Goldman’s new book, Which Lie Did I Tell?, is subtitled “More Adventures in the Screen Trade.” Part polemic, part tutorial, it begins with his exile as a leper and recounts his experiences working as a writer and script doctor over the past fifteen years. Some of the films from those years have been good (Misery, The Princess Bride) and some not so good (Chaplin, Maverick). Colouring every page is an embarassed wonder missing from the earlier book, an awestruck sense of the immensity, financial and cultural, of the industry in which he works, and the equally immense stupidity and lack of vision that rules it.

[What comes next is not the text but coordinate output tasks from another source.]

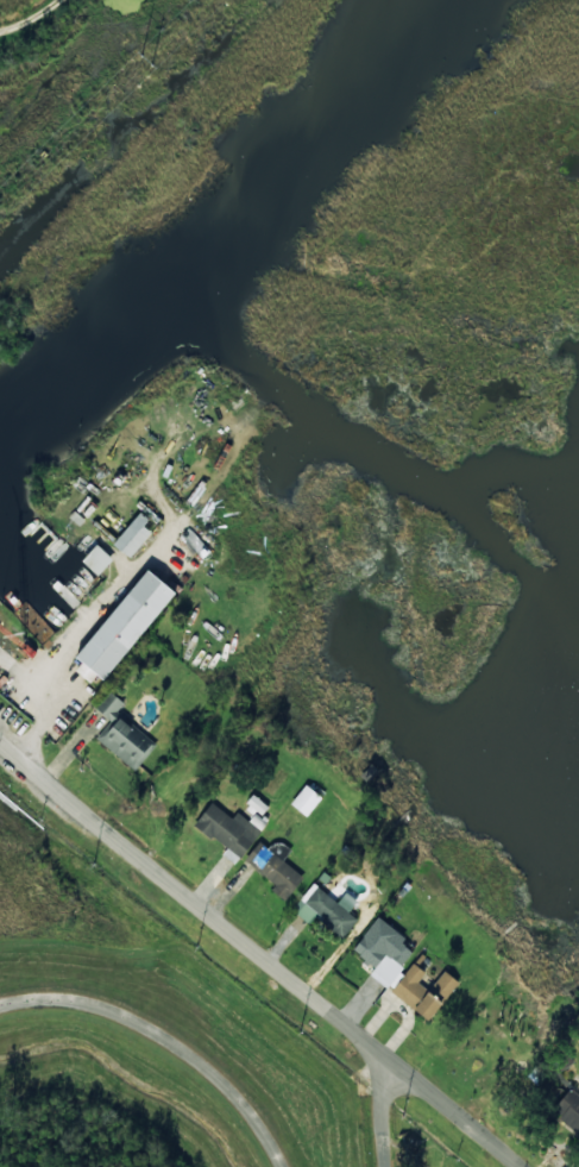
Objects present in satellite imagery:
power tower: (145, 59)
building: (135, 534)
building: (44, 537)
building: (97, 559)
building: (123, 626)
building: (122, 733)
building: (306, 800)
building: (257, 804)
building: (230, 830)
building: (275, 867)
building: (327, 909)
road: (262, 954)
building: (401, 969)
road: (167, 1037)
road: (383, 1113)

When talking about films that were close, in which he passionately tried to aim for greatness - The Ghost and the Darkness in particular, a 1996 flop with Michael Douglas and Val Kilmer - there’s a palpable sense of the tragic bargain that rules the screenwriter’s life: If it’s good, you’ll never get the credit, but if it’s bad you may never work again, even if you had nothing to do with the film’s failure. And somewhere between the script and the movie screen is a cruel, ugly, deceit-filled world owned by often-venal stars, agents, and executives, and most of the compromises you’re forced to make do no favors to the picture.

“Listen - we all get lied to in the movie business, and I’m always stunned when people lie to me. In our lives, you in Toronto and me in New York, we can safely assume that the people around us, our friends and family, aren’t lying to us all the time. That’s not the case with Hollywood.”

“I think they (stars) have more power now than they ever have because the studios have given their lives to the stars. The money involved is so immense, but listen - the stars don’t last. Nine years ago the biggest stars in the world were Arnold Schwarzenegger and Kevin Costner. Do you think they said to themselves ‘I don’t want to be such a big star, I just want to be a regular star’? NO!”

Goldman doesn’t confine his despair to the movies. “Everyone wants to be in the movies, and no one wants to do theatre or the novel. I saw my first movie in 1937 and movies weren’t such a big deal. Kids today know so much more about movies at such an early age. This gets into my rant about movies being the center of our culture - which I HATE!”

“We don’t know why, but throughout history, talent has tended to cluster - look at the people clustered around Shakespeare, all the French Impressionists. At the end of the last century, there were more great novelists in Russia alone than there are alive today! I just think that now isn’t a high point for choreography, for painting, for the theatre, the novel, or the movies."